» 任务要求 1
把练习正文里以“其中有使用到一个类KafkaCluster”开头的那一段改写得更简短，保留其中的主要事实。
» 任务要求 2
接着讲KafkaCluster类的练习正文往下写，从正文最后一行之后开始续写。

其中有使用到一个类KafkaCluster,这是从Spark源码中copy过来的,需要稍微修改下(去掉private的限制访问),spark-1.6.0版本(点击链接)。内容如下:

package com.yjf.spark.core.utils

import java.util.Properties

import kafka.api._
import kafka.common.{ErrorMapping, OffsetAndMetadata, OffsetMetadataAndError, TopicAndPartition}
import kafka.consumer.{ConsumerConfig, SimpleConsumer}
import org.apache.spark.SparkException

import scala.collection.mutable.ArrayBuffer
import scala.util.Random
import scala.util.control.NonFatal

/**
  * Convenience methods for interacting with a Kafka cluster.
  * spark-1.6.0  https://github.com/apache/spark/blob/v1.6.0/external/kafka/src/main/scala/org/apache/spark/streaming/kafka/KafkaCluster.scala
  * spark-2.3.0  https://github.com/apache/spark/blob/master/external/kafka-0-8/src/main/scala/org/apache/spark/streaming/kafka/KafkaCluster.scala
  *
  * @param kafkaParams Kafka 
  * configuration parameters.
  *   Requires "metadata.broker.list" or "bootstrap.servers" to be set with Kafka broker(s),
  *   NOT zookeeper servers, specified in host1:port1,host2:port2 form
  */

class KafkaCluster(val kafkaParams: Map[String, String]) extends Serializable {
  import KafkaCluster.{Err, LeaderOffset, SimpleConsumerConfig}

  // ConsumerConfig isn't serializable
  @transient private var _config: SimpleConsumerConfig = null

  def config: SimpleConsumerConfig = this.synchronized {
    if (_config == null) {
      _config = SimpleConsumerConfig(kafkaParams)

» 所给材料
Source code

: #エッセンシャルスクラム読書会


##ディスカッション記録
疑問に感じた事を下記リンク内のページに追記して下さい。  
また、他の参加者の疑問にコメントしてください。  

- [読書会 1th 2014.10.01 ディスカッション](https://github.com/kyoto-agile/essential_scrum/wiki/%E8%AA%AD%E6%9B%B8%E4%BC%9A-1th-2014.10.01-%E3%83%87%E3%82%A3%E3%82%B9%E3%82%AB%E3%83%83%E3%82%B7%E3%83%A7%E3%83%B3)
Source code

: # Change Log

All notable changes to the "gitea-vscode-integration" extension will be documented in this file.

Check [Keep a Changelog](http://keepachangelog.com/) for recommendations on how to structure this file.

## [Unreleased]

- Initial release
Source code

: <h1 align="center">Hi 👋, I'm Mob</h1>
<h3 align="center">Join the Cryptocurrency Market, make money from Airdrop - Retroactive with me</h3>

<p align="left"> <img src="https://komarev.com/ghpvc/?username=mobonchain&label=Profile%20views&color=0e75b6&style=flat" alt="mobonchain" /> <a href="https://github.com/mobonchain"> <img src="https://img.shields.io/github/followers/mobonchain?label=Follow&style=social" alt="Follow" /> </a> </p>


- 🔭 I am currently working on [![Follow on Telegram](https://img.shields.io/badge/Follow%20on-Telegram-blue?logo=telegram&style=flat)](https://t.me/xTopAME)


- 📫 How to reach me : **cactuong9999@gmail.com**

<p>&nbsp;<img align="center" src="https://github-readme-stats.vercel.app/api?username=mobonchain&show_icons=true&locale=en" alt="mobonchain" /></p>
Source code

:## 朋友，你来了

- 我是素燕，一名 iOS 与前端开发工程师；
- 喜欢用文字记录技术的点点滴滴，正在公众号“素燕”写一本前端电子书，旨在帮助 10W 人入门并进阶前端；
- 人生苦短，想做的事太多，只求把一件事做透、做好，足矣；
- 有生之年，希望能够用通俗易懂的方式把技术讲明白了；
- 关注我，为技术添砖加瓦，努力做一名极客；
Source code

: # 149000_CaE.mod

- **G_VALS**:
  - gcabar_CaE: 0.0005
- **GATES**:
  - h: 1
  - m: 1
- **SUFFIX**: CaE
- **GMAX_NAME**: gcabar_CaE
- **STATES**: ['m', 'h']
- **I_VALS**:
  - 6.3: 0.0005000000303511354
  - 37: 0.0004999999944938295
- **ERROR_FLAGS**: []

...

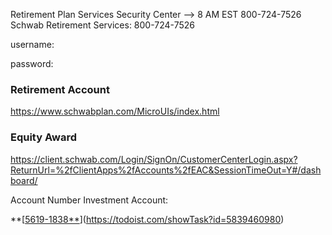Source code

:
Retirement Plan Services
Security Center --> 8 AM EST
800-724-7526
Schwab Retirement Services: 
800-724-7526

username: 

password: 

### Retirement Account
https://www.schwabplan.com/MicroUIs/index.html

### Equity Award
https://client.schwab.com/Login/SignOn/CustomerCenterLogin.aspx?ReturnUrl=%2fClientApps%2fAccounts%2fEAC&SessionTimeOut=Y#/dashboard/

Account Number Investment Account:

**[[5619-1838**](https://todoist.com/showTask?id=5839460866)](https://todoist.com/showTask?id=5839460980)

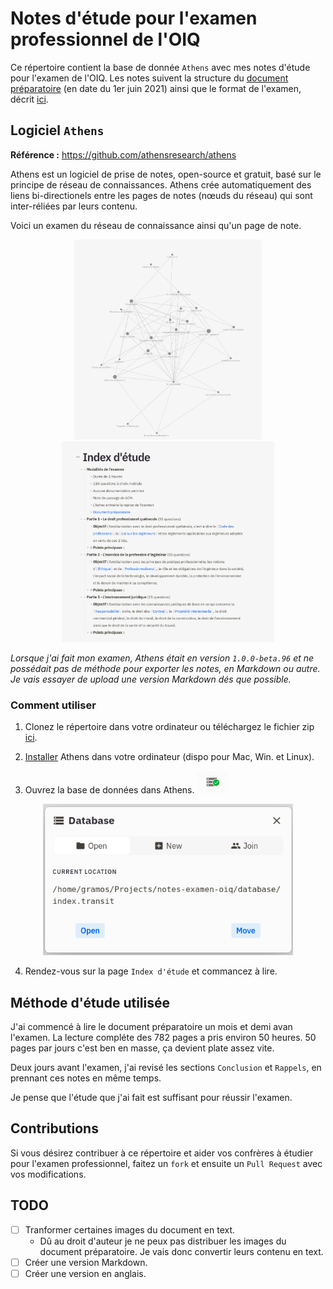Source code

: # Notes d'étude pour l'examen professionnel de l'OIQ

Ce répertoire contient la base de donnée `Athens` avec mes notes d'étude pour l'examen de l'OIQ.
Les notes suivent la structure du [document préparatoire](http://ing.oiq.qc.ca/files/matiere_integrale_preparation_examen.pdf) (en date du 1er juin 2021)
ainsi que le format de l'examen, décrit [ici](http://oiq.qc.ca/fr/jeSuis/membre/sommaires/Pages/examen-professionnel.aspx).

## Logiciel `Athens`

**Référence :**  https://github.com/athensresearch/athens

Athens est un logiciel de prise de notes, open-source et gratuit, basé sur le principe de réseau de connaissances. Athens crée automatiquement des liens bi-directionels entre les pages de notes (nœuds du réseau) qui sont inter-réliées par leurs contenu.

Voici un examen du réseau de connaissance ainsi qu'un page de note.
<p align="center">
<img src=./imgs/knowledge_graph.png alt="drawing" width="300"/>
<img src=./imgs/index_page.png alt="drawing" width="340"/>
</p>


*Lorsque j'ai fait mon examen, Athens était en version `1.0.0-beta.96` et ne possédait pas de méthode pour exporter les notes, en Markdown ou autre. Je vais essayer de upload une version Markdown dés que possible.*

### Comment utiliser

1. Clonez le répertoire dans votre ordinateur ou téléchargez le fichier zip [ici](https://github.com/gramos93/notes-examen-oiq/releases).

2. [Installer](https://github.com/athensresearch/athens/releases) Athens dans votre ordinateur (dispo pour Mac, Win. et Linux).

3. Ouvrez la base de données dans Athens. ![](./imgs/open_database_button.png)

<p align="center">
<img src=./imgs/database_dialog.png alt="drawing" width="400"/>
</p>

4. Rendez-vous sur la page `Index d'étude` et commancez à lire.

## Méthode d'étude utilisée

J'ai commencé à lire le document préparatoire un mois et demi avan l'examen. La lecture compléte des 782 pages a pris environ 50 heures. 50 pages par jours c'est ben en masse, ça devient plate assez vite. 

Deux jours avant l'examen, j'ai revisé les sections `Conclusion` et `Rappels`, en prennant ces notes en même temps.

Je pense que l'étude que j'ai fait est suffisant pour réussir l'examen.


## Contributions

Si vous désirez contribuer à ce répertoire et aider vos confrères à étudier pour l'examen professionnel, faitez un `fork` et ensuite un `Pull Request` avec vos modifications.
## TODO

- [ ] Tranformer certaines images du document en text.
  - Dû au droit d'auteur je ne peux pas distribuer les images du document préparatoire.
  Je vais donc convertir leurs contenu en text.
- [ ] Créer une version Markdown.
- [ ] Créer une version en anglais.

» 作答区 1
用到的KafkaCluster类复制自spark-1.6.0版本的Spark源码，需要稍作修改，去掉private访问限制。代码如下：

» 作答区 2
    }
    _config
  }

  def connect(host: String, port: Int): SimpleConsumer =
    new SimpleConsumer(host, port, config.socketTimeoutMs,
      config.socketReceiveBufferBytes, config.clientId)

  def connectLeader(topic: String, partition: Int): Either[Err, SimpleConsumer] =
    findLeader(topic, partition).right.map(hp => connect(hp._1, hp._2))

  // Metadata api
  // scalastyle:off
  // https://cwiki.apache.org/confluence/display/KAFKA/A+Guide+To+The+Kafka+Protocol#AGuideToTheKafkaProtocol-MetadataAPI
  // scalastyle:on

  def findLeader(topic: String, partition: Int): Either[Err, (String, Int)] = {
    val req = TopicMetadataRequest(TopicMetadataRequest.CurrentVersion,
      0, config.clientId, Seq(topic))
    val errs = new Err
    withBrokers(Random.shuffle(config.seedBrokers), errs) { consumer =>
      val resp: TopicMetadataResponse = consumer.send(req)
      resp.topicsMetadata.find(_.topic == topic).flatMap { tm: TopicMetadata =>
        tm.partitionsMetadata.find(_.partitionId == partition)
      }.foreach { pm: PartitionMetadata =>
        pm.leader.foreach { leader =>
          return Right((leader.host, leader.port))
        }
      }
    }
    Left(errs)
  }

  def findLeaders(
                   topicAndPartitions: Set[TopicAndPartition]
                 ): Either[Err, Map[TopicAndPartition, (String, Int)]] = {
    val topics = topicAndPartitions.map(_.topic)
    val response = getPartitionMetadata(topics).right
    val answer = response.flatMap { tms: Set[TopicMetadata] =>
      val leaderMap = tms.flatMap { tm: TopicMetadata =>
        tm.partitionsMetadata.flatMap { pm: PartitionMetadata =>
          val tp = TopicAndPartition(tm.topic, pm.partitionId)
          if (topicAndPartitions(tp)) {
            pm.leader.map { l =>
              tp -> (l.host -> l.port)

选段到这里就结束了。